Open the firewall port for clients (if enabled):
sudo ufw allow 443/tcp
Restart and setup Xray to run at boot:
sudo systemctl restart xray
sudo systemctl enable xray
Step 2. Install telemt on Server B (EU)
telemt installation is heavily covered in the Quick Start Guide.
By contrast to standard setups, telemt must listen strictly locally (since Xray occupies the public 443 interface) and must expect PROXYv2 packets.

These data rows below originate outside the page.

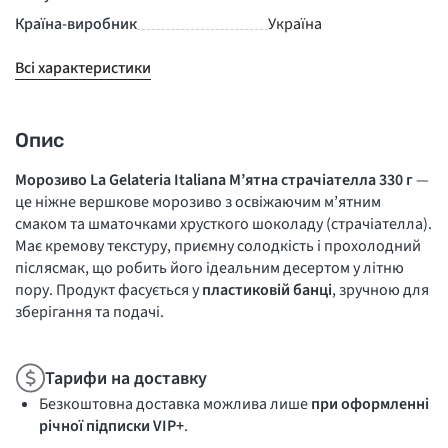
Країна-виробник
Україна
Всі характеристики
Опис
Морозиво La Gelateria Italiana М’ятна страчіателла 330 г
—
це ніжне вершкове морозиво з освіжаючим м’ятним
смаком та шматочками хрусткого шоколаду (
страчіателла
).
Має кремову текстуру, приємну солодкість і прохолодний
післясмак, що робить його ідеальним десертом у літню
пору. Продукт фасується у
пластиковій банці
, зручною для
зберігання та подачі.
Тарифи на доставку
Безкоштовна доставка можлива лише
при оформленні
річної підписки VIP+
.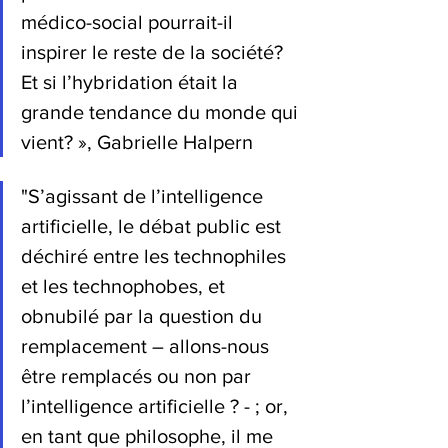
médico-social pourrait-il 
inspirer le reste de la société? 
Et si l’hybridation était la 
grande tendance du monde qui 
vient? », Gabrielle Halpern
"S’agissant de l’intelligence 
artificielle, le débat public est 
déchiré entre les technophiles 
et les technophobes, et 
obnubilé par la question du 
remplacement – allons-nous 
être remplacés ou non par 
l’intelligence artificielle ? - ; or, 
en tant que philosophe, il me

Edit the configuration file (config.toml) on Server B accordingly:
[server]
port = 8443
listen_addr_ipv4 = "127.0.0.1"
proxy_protocol = true
[general.links]
show = "*"
public_host = "<FQDN_OR_IP_SERVER_A>"
public_port = 443
- Address
127.0.0.1andport = 8443instructs the core proxy router to process connections unpacked locally via Xray-server. proxy_protocol = truecommands telemt to parse the injected PROXY header (from Server A's Xray local loopback) and log genuine end-user IPs.- Under
public_host, place Server A's public IP address or FQDN to ensure working links are generated for Telegram users.
Restart telemt. Your server is now robust against DPI scanners, passing traffic optimally.